Eighty patients were enrolled, with a mean age of 46.68. There were 45 (56%) females and 35 (44%) males. There were significant improvements in FEV1 and laboratory parameters (serum IgE and eosinophilic counts) after 6 &12 months of biological therapies compared to pre-biological therapies (p<0.001, each). The response was different among different biological therapies. The improvements in FEV1, serum IgE, and eosinophilic counts were manifest with benralizumab and dupilumab but not with omalizumab.

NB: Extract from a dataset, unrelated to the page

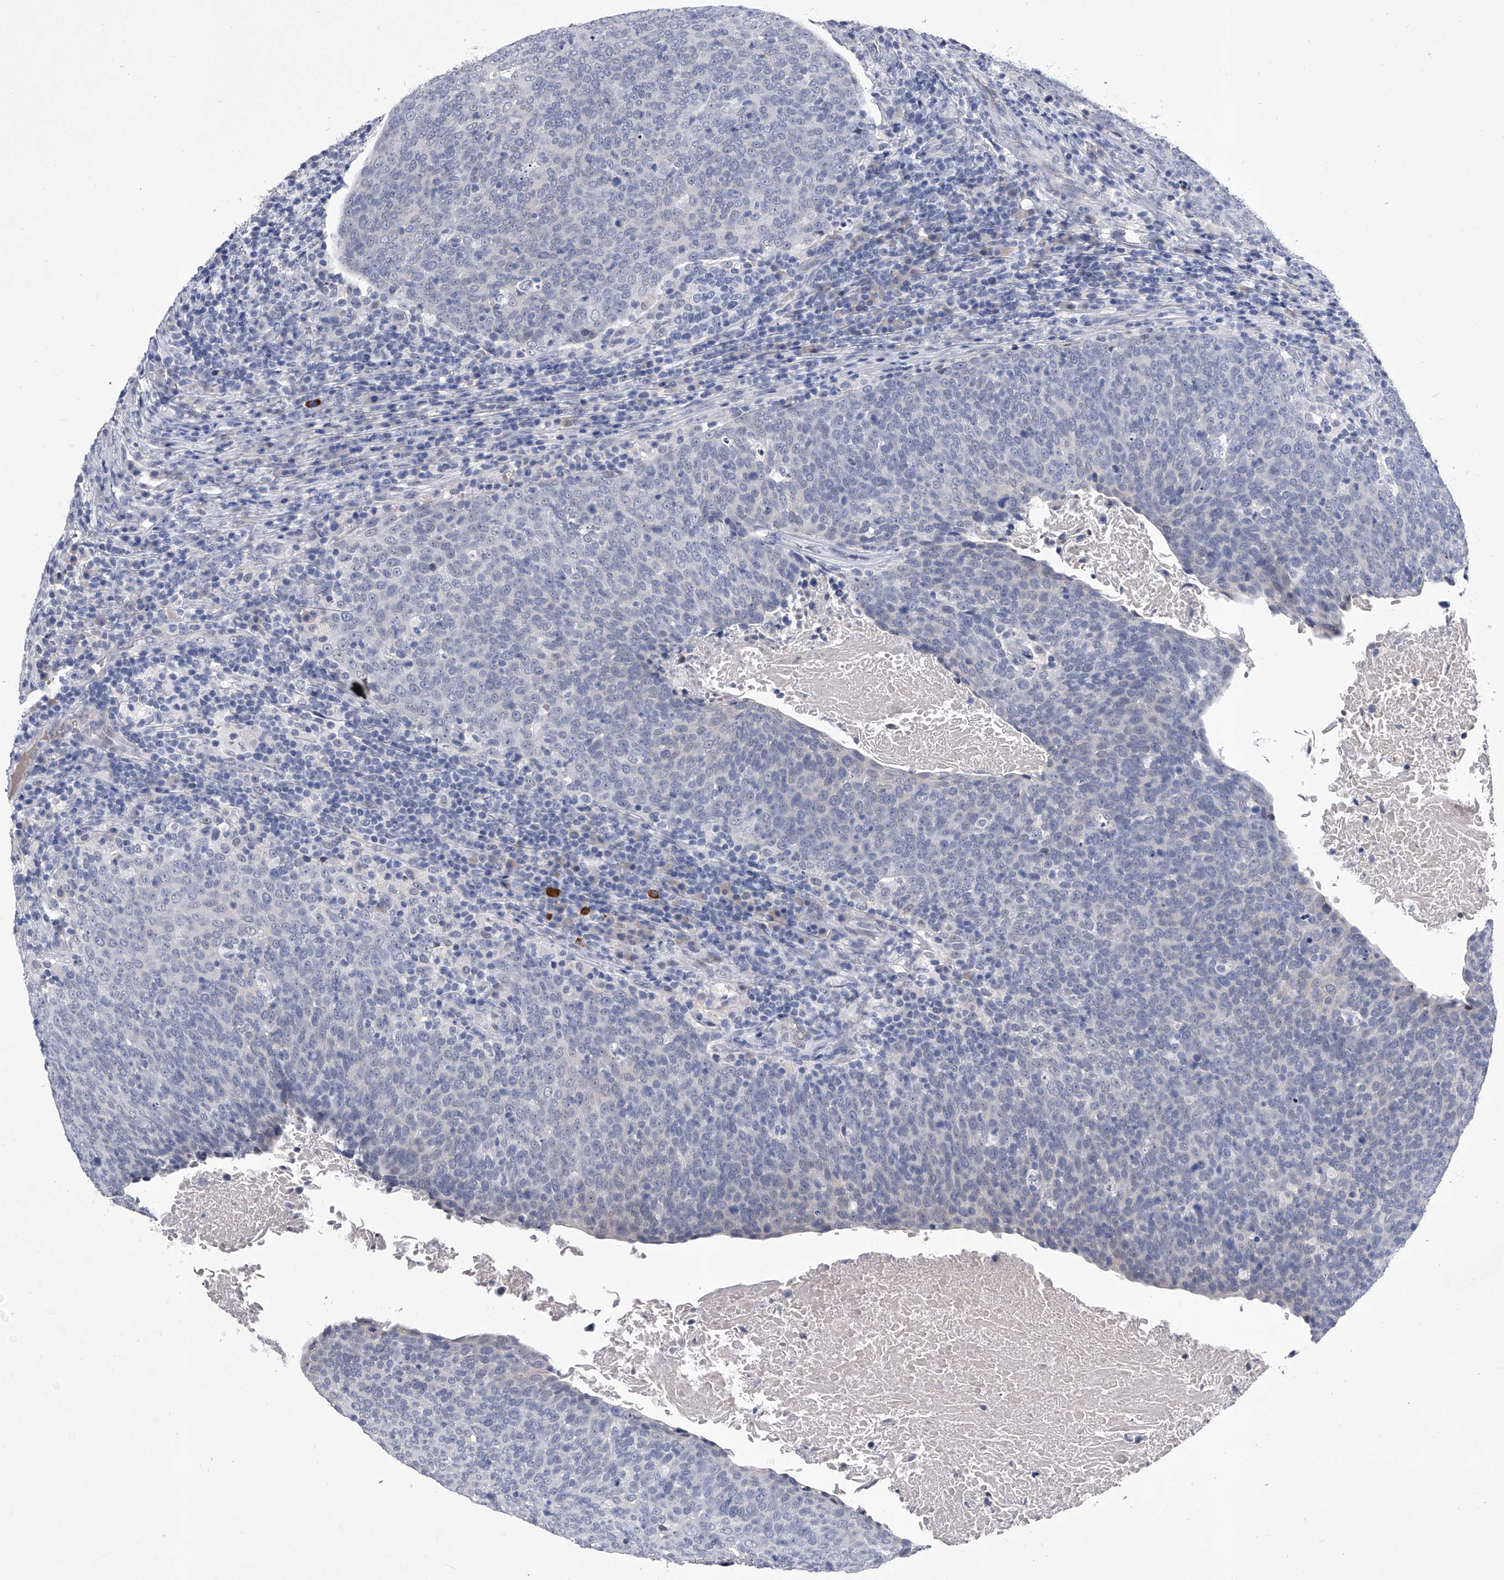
{"staining": {"intensity": "negative", "quantity": "none", "location": "none"}, "tissue": "head and neck cancer", "cell_type": "Tumor cells", "image_type": "cancer", "snomed": [{"axis": "morphology", "description": "Squamous cell carcinoma, NOS"}, {"axis": "morphology", "description": "Squamous cell carcinoma, metastatic, NOS"}, {"axis": "topography", "description": "Lymph node"}, {"axis": "topography", "description": "Head-Neck"}], "caption": "Photomicrograph shows no significant protein expression in tumor cells of head and neck cancer.", "gene": "CRISP2", "patient": {"sex": "male", "age": 62}}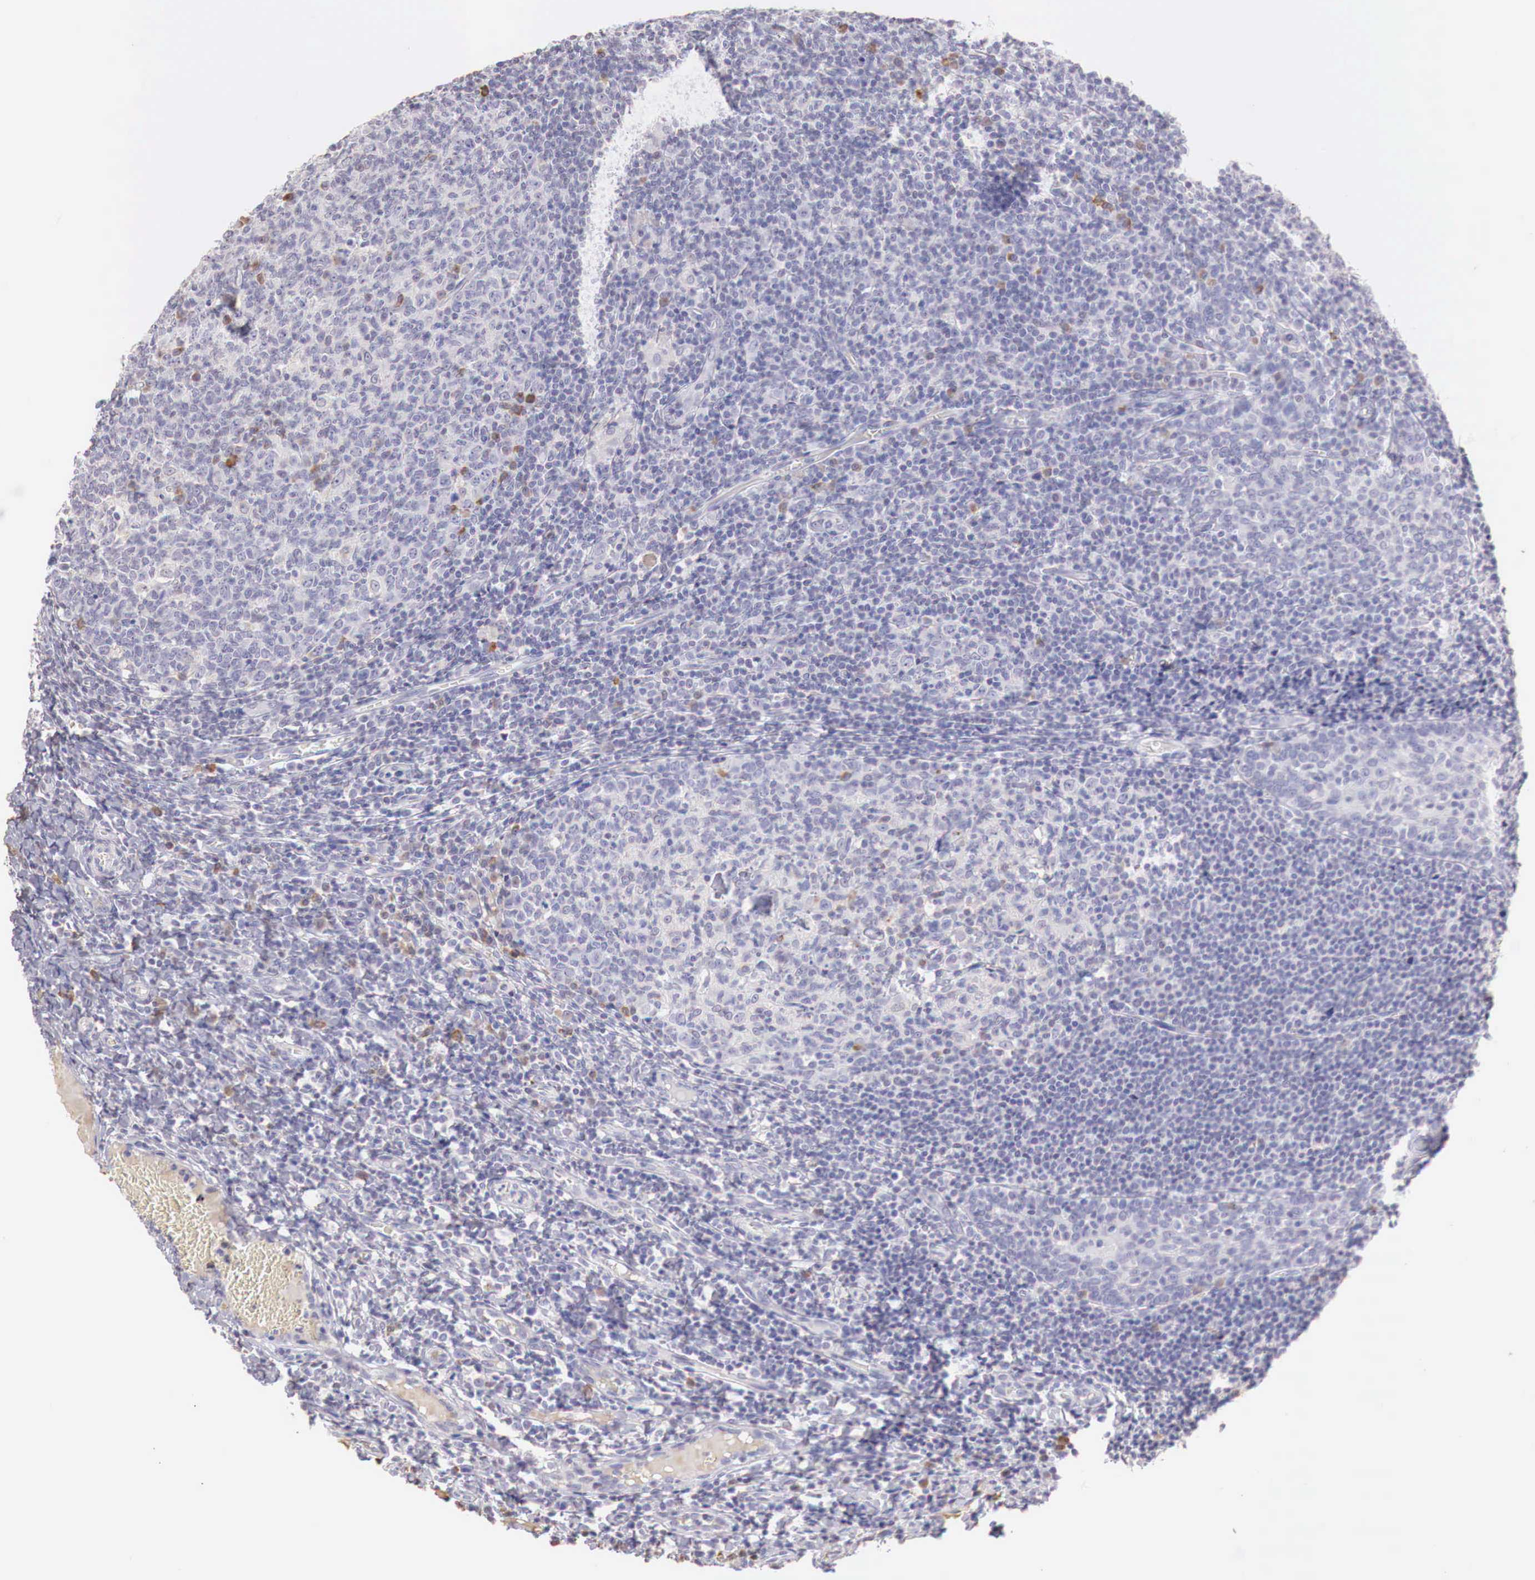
{"staining": {"intensity": "negative", "quantity": "none", "location": "none"}, "tissue": "tonsil", "cell_type": "Germinal center cells", "image_type": "normal", "snomed": [{"axis": "morphology", "description": "Normal tissue, NOS"}, {"axis": "topography", "description": "Tonsil"}], "caption": "Immunohistochemistry micrograph of benign tonsil: human tonsil stained with DAB (3,3'-diaminobenzidine) displays no significant protein expression in germinal center cells.", "gene": "XPNPEP2", "patient": {"sex": "male", "age": 6}}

Results from the first study from two large Saudi Arabian tertiary centers for patients with severe asthma and chronic rhinosinusitis agree with and support those of worldwide real-life ones. One-year follow-up of patients with SA and CRS showed the effectiveness of benralizumab and dupilumab, but not omalizumab, regarding FEV1, serum IgE, and eosinophilic counts. Further prospective multicenter studies are warranted.
摘要背景:很少有研究探讨生物疗法对重度哮喘(SA)和慢性鼻-鼻窦炎(CRS)患者实验室检查结果及第一秒用力呼气容积(FEV1)变化的影响。我们旨在研究三种生物疗法对沙特阿拉伯SA和CRS患者实验室检查结果及FEV1的影响。
2022年3月至9月,在沙特阿拉伯南部地区武装部队医院(AFHSR)和阿卜哈国王哈立德大学医院的重度哮喘诊所进行了一项回顾性观察队列研究,以阐明三种生物疗法(贝那利珠单抗、度普利尤单抗和奥马珠单抗)对合并CRS的SA成年患者FEV1和实验室参数(血清IgE和嗜酸性粒细胞计数)的影响。
共纳入80例患者,平均年龄46.68岁。其中女性45例(56%),男性35例(44%)。与生物疗法治疗前相比,生物疗法治疗6个月和12个月后,FEV1和实验室参数(血清IgE和嗜酸性粒细胞计数)有显著改善(均p<0.001)。不同生物疗法的反应有所不同。贝那利珠单抗和度普利尤单抗可使FEV1、血清IgE和嗜酸性粒细胞计数得到改善,但奥马珠单抗未显示此效果。
来自沙特阿拉伯两个大型三级中心的首项针对重度哮喘和慢性鼻-鼻窦炎患者的研究结果与全球实际研究结果一致并相互支持。对SA和CRS患者进行的一年随访显示,就FEV1、血清IgE和嗜酸性粒细胞计数而言,贝那利珠单抗和度普利尤单抗有效,但奥马珠单抗无效。有必要开展进一步的前瞻性多中心研究。